Every line of the records must be repeated exactly; pictures stay out.
[[ Task inputs, beginning ]]
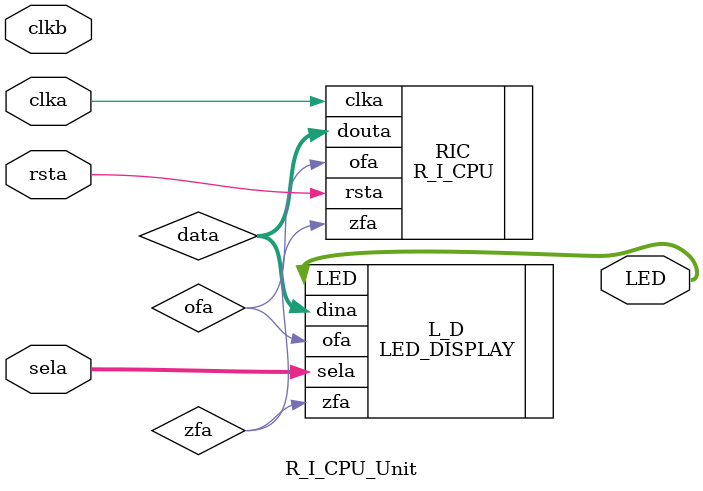
<source format=v>
module R_I_CPU_Unit(
  clka,
  clkb,
  rsta,
  sela,
  LED
  );

  input clka;
  input clkb;
  input rsta;
  input [3 : 0] sela;
  output [7 : 0] LED;

  wire ofa;
  wire zfa;
  wire [31 : 0] data;

  R_I_CPU RIC(
    .clka(clka),
    .rsta(rsta),
    .ofa(ofa),
    .zfa(zfa),
    .douta(data)
  );

  LED_DISPLAY L_D(
    .dina(data),
    .zfa(zfa),
    .ofa(ofa),
    .sela(sela),
    .LED(LED)
  );
endmodule
</source>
[[ Task inputs, end ]]
Response to this task:
<source format=v>
module R_I_CPU_Unit(
  clka,
  clkb,
  rsta,
  sela,
  LED
  );

  input clka;
  input clkb;
  input rsta;
  input [3 : 0] sela;
  output [7 : 0] LED;

  wire ofa;
  wire zfa;
  wire [31 : 0] data;

  R_I_CPU RIC(
    .clka(clka),
    .rsta(rsta),
    .ofa(ofa),
    .zfa(zfa),
    .douta(data)
  );

  LED_DISPLAY L_D(
    .dina(data),
    .zfa(zfa),
    .ofa(ofa),
    .sela(sela),
    .LED(LED)
  );
endmodule
</source>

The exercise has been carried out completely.